Deutschland, digital gespalten — fünf Jahre Digitalisierungsindex
Institut der deutschen Wirtschaft (IW)
Die Digitalisierung hat die deutsche Wirtschaft in den vergangenen fünf Jahren geprägt wie kaum ein anderer Faktor. Zahlreiche Prozesse sind effizienter geworden, digitale Produkte und neue Geschäftsmodelle sind entstanden. Doch die Fortschritte verlaufen ungleich.
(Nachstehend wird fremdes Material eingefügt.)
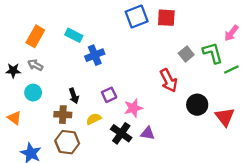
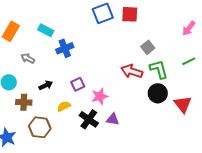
green L-shape: (213, 53) -> (159, 69), moved
gray arrow: (35, 65) -> (28, 58), moved
red arrow: (169, 80) -> (132, 71), turned 135
black arrow: (74, 96) -> (46, 85), turned -96
brown cross: (63, 115) -> (24, 102), moved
Einige Unternehmen und Regionen haben die Chancen der Digitalisierung konsequent genutzt, während andere zurückgeblieben sind. Die Analyse der vergangenen fünf Jahre offenbart Fortschritte, aber auch eine persistente digitale Spaltung: Es gibt klare Gewinner und Verlierer der Digitalisierung in Deutschland (ausführlich: Büchel et al., 2024).
Abgeschlagen: Die ostdeutschen Bundesländer und der ländliche Raum
Der deutschlandweite Digitalisierungsindex ist von 100,0 Punkten im Jahr 2020 auf 113,6 Punkte im Jahr 2024 gestiegen – ein Plus von 13,6 Prozent. Dabei ist die Bundeslandgruppe Ost das Sorgenkind geblieben: Während alle anderen Regionen deutliche Fortschritte gemacht haben, ist der Indexwert der Ost-Gruppe (Berlin, Brandenburg, Mecklenburg-Vorpommern, Sachsen, Sachsen-Anhalt, Thüringen) von 93,6 Punkten (2020) geringfügig auf 100,4 Punkte (2024) gestiegen (Abbildung) – ein Zuwachs von lediglich 7,3 Prozent. Der Süden (Baden-Württemberg, Bayern) legte im gleichen Zeitraum um 22,2 Prozent von 110,9 auf 135,5 Punkte zu. Ein Grund für die Abgeschlagenheit des Ostens ist die dort insgesamt immer noch deutlich schlechtere Verfügbarkeit von schnellem Internet als in anderen Bundeslandgruppen. In Thüringen beispielsweise können nur 52,5 Prozent aller Haushalte auf gigabitfähiges Internet zugreifen (Bundesnetzagentur). In Mecklenburg-Vorpommern wurden 2023 nur 849 Verträge für eine Ausbildung in Digitalisierungsberufen geschlossen – bei einer Fachkräftelücke in Digitalisierungsberufen von 2.572 Personen. In NRW ist die Anzahl der Verträge sogar größer als die Fachkräftelücke (18.120 zu 17.753).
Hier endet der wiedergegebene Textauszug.